Once the line containing "Home Loan Credit Score" is found in the entries below, restate it and each following line word for word, stopping after the line containing "Masons Models".

============================================================

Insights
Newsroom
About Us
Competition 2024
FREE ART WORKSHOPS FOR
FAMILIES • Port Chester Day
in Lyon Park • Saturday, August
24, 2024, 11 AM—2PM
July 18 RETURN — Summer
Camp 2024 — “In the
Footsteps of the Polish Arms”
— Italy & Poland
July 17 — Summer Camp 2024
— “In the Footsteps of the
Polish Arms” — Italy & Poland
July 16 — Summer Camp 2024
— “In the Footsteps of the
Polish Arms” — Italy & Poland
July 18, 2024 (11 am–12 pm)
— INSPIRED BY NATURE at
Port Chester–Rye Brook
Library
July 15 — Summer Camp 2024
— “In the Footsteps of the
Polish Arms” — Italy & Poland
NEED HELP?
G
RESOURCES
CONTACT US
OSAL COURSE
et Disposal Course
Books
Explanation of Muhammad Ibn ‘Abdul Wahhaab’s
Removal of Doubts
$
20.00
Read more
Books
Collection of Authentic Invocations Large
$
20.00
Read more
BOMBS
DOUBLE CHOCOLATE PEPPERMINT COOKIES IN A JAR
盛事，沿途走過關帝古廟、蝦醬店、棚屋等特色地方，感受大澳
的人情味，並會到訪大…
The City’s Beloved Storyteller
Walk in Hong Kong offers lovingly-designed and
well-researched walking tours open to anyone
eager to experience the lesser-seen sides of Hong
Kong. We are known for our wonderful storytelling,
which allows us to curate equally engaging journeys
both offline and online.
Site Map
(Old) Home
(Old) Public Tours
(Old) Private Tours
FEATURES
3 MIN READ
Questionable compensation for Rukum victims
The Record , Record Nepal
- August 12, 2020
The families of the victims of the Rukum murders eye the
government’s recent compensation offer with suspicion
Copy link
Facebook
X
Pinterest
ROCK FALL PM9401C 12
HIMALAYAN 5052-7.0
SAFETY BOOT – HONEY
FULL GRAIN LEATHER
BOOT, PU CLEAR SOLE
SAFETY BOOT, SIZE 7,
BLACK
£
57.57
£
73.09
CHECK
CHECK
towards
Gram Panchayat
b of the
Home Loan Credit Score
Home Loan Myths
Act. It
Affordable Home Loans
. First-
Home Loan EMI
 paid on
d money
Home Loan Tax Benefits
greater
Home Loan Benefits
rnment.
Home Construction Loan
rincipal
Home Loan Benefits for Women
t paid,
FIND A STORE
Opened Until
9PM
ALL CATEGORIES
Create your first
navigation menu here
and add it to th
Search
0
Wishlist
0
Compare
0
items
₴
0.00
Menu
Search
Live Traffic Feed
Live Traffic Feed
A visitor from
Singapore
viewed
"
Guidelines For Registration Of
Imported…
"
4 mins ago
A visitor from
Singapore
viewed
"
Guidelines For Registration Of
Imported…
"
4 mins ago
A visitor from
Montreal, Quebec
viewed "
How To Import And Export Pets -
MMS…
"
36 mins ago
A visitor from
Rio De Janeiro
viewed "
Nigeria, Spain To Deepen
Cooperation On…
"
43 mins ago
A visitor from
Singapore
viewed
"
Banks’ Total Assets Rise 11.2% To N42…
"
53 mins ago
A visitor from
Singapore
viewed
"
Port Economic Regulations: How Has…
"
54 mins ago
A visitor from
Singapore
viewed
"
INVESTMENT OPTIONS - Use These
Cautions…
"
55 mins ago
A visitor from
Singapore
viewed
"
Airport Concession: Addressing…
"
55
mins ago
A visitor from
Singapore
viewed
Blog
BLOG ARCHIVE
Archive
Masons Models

============================================================

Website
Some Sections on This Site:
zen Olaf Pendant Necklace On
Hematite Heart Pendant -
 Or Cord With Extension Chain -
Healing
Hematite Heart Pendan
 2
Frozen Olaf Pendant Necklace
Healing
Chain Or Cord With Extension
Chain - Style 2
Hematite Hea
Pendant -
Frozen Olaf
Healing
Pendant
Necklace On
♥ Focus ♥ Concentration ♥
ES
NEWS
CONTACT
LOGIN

============================================================

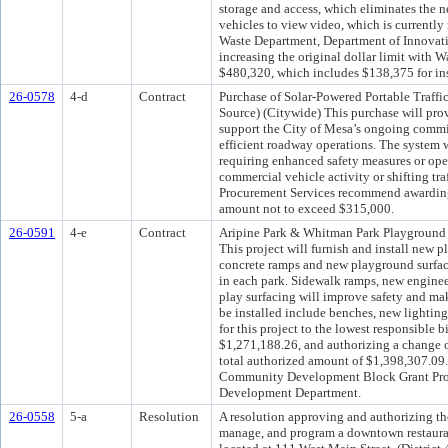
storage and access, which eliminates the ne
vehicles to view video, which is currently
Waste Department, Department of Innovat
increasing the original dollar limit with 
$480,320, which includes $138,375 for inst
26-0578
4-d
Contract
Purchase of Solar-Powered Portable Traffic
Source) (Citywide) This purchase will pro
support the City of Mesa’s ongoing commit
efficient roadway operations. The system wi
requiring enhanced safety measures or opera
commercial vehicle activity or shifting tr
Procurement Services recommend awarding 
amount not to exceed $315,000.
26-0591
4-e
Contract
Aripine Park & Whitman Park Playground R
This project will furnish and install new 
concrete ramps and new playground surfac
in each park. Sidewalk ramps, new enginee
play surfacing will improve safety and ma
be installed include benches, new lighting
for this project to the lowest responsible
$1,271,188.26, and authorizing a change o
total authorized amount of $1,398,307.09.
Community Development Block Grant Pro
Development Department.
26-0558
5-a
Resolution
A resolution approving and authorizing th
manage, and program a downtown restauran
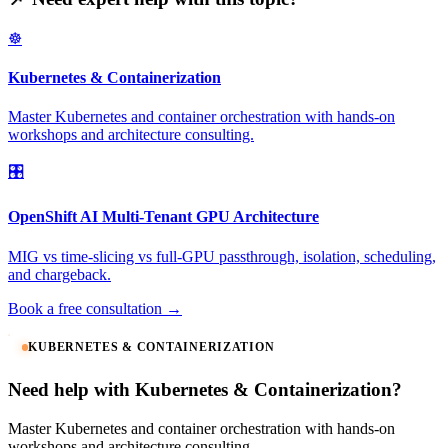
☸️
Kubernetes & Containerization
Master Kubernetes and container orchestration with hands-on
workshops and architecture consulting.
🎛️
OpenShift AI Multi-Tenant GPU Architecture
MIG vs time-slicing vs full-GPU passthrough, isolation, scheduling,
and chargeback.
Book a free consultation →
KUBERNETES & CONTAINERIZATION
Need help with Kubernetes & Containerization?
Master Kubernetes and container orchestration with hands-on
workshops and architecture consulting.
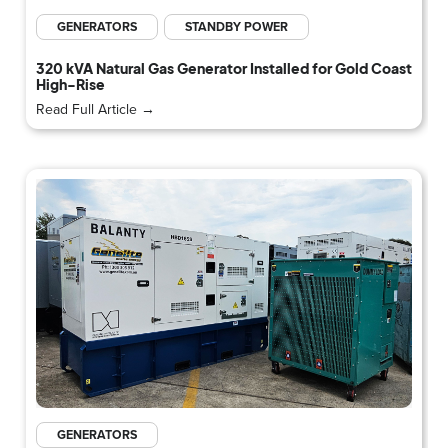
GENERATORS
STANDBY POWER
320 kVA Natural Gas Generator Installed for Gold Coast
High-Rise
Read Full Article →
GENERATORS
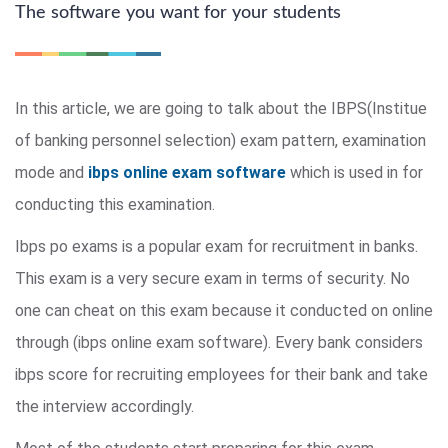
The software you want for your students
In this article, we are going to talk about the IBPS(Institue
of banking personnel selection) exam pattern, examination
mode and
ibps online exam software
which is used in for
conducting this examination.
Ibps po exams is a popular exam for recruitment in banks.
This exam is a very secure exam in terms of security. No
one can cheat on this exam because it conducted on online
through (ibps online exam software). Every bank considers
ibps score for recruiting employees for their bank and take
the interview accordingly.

============================================================

Answer to the problem:
Home Loan Credit Score
Home Loan Myths
Act. It
Affordable Home Loans
. First-
Home Loan EMI
 paid on
d money
Home Loan Tax Benefits
greater
Home Loan Benefits
rnment.
Home Construction Loan
rincipal
Home Loan Benefits for Women
t paid,
FIND A STORE
Opened Until
9PM
ALL CATEGORIES
Create your first
navigation menu here
and add it to th
Search
0
Wishlist
0
Compare
0
items
₴
0.00
Menu
Search
Live Traffic Feed
Live Traffic Feed
A visitor from
Singapore
viewed
"
Guidelines For Registration Of
Imported…
"
4 mins ago
A visitor from
Singapore
viewed
"
Guidelines For Registration Of
Imported…
"
4 mins ago
A visitor from
Montreal, Quebec
viewed "
How To Import And Export Pets -
MMS…
"
36 mins ago
A visitor from
Rio De Janeiro
viewed "
Nigeria, Spain To Deepen
Cooperation On…
"
43 mins ago
A visitor from
Singapore
viewed
"
Banks’ Total Assets Rise 11.2% To N42…
"
53 mins ago
A visitor from
Singapore
viewed
"
Port Economic Regulations: How Has…
"
54 mins ago
A visitor from
Singapore
viewed
"
INVESTMENT OPTIONS - Use These
Cautions…
"
55 mins ago
A visitor from
Singapore
viewed
"
Airport Concession: Addressing…
"
55
mins ago
A visitor from
Singapore
viewed
Blog
BLOG ARCHIVE
Archive
Masons Models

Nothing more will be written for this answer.